╭──

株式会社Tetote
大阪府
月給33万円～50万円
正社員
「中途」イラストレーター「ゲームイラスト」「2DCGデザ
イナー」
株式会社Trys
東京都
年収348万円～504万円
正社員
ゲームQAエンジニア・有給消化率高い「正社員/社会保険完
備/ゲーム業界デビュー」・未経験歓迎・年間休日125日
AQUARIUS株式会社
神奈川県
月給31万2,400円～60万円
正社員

╰──

The response should be an exact copy of all the records above.

株式会社Tetote
大阪府
月給33万円～50万円
正社員
「中途」イラストレーター「ゲームイラスト」「2DCGデザ
イナー」
株式会社Trys
東京都
年収348万円～504万円
正社員
ゲームQAエンジニア・有給消化率高い「正社員/社会保険完
備/ゲーム業界デビュー」・未経験歓迎・年間休日125日
AQUARIUS株式会社
神奈川県
月給31万2,400円～60万円
正社員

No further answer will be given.